Creamy Champagne Pasta

12765638_10204388597788952_1379399806_oAm I the only person from Illinois who can never remember which word, champagne/champaign, is the drink and which is the city? Anyways, now confident that I’ve spelled it correctly in the title, I’m ready to write about this dish. Last night my roommate and I made another Half Baked Harvest recipe! This is like a fancy fettucine alfredo with champagne and truffle oil. It starts out with butter, garlic, and sage all cooking together and it is the most delightful smell in the world. Next we added heavy cream and cream cheese and let it thicken.
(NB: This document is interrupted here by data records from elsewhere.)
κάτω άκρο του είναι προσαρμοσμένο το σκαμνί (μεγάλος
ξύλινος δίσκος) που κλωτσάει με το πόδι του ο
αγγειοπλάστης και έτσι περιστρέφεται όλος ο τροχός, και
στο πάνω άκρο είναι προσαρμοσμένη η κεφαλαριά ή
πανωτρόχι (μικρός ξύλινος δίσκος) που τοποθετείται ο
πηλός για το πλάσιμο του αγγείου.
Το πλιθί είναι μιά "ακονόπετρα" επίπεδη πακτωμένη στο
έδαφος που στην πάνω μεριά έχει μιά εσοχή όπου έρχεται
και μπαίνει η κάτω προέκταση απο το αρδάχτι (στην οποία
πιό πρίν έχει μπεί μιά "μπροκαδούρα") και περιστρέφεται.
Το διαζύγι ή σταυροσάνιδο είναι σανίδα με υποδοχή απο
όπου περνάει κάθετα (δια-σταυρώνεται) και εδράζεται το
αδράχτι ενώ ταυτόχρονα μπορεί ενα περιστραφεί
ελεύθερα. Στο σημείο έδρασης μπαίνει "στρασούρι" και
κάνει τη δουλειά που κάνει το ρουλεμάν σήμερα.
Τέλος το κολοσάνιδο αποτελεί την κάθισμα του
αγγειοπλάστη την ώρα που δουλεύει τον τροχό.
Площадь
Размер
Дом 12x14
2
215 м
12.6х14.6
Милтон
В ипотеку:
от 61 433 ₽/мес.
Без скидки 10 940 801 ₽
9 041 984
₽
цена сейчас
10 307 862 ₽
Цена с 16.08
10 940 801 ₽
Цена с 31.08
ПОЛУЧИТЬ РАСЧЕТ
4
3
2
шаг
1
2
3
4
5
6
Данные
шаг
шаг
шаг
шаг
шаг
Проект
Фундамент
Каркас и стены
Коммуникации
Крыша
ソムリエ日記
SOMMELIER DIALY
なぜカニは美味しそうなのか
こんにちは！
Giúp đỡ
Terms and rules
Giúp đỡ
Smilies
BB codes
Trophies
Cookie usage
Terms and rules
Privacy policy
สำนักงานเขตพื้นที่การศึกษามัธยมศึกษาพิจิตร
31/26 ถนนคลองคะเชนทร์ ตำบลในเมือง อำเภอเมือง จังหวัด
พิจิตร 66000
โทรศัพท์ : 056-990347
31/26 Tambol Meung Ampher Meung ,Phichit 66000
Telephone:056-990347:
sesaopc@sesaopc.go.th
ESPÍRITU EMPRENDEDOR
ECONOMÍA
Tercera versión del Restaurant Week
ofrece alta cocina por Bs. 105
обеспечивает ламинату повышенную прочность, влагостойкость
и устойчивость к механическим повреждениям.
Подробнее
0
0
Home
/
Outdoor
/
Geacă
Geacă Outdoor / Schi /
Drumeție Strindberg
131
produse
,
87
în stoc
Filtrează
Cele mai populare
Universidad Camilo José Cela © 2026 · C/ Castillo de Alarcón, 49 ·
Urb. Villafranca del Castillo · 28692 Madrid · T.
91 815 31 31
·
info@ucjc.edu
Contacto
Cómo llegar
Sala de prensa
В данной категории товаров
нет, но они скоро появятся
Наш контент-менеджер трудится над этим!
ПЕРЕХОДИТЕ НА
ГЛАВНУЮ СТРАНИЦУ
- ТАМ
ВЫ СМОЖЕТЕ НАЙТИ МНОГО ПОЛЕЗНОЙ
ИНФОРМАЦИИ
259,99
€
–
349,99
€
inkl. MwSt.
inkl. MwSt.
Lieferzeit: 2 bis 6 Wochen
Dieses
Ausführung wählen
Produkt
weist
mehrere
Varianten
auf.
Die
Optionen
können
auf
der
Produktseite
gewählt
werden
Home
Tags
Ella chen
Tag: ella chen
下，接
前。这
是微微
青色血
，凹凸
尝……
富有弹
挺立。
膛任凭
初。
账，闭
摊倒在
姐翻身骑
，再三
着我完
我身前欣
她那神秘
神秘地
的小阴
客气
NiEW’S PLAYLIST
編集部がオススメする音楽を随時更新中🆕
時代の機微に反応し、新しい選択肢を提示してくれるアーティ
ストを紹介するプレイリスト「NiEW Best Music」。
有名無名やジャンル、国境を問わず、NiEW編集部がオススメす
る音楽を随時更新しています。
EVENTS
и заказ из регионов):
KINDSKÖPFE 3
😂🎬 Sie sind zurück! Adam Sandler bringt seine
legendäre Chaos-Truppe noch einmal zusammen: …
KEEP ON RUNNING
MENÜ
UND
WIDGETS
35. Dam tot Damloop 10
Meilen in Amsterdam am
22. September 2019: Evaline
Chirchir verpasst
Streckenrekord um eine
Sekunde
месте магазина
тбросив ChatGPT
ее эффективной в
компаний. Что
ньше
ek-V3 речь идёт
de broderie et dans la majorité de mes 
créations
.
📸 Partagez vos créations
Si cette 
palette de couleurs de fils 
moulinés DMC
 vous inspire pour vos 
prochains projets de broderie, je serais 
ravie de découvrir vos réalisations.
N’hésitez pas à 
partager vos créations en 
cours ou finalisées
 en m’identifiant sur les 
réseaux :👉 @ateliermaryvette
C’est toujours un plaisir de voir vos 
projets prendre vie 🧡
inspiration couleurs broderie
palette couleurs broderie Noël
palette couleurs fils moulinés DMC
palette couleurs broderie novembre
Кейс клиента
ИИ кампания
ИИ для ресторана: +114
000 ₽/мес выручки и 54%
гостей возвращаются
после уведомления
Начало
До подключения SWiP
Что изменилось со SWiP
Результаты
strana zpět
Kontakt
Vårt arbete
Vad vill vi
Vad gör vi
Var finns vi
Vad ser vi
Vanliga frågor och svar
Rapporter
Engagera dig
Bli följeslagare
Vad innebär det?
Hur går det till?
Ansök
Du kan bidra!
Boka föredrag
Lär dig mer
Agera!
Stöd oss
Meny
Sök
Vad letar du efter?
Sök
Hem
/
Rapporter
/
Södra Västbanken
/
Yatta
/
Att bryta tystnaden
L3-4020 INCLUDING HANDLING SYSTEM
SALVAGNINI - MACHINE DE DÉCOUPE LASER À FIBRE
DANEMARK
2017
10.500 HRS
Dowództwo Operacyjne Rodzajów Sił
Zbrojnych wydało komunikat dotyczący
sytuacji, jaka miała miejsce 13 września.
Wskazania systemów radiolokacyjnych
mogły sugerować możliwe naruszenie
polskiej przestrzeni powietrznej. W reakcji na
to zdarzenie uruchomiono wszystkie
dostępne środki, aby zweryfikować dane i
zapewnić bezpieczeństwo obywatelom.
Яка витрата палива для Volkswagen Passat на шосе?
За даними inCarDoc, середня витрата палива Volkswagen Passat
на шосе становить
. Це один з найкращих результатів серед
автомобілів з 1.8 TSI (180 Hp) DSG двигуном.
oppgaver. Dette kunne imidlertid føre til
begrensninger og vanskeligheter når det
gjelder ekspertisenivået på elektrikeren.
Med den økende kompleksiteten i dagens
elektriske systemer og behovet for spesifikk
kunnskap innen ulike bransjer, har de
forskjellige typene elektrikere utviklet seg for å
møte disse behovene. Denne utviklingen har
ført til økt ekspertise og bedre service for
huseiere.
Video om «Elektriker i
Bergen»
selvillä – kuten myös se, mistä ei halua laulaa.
This next part was really exciting, we added champagne, crushed red pepper, nutmeg, pepper, parmesan, and gorgonzola, so many flavors were going on! Then we added water and let it boil and finally added pasta, we used pappardelle instead of fettucine just for fun. We let that cook for just a bit and then transferred everything to a baking dish and put it in the oven. We didn’t totally follow the directions about making sure the pasta was completely submerged in the sauce, so the tops burnt. Even with some burnt pieces it was still delicious. We couldn’t find truffle oil at the grocery store and didn’t want to make a special trip all the way to the glass market, so we mixed truffle salt into olive oil and drizzled that on top. It probably would have been that much better with actual truffle oil but this did the job. We also garnished with parsley and sprinkled more shredded parmesan on top. Despite how good this was, we really need to branch out so our new rule is only one pasta dish per week.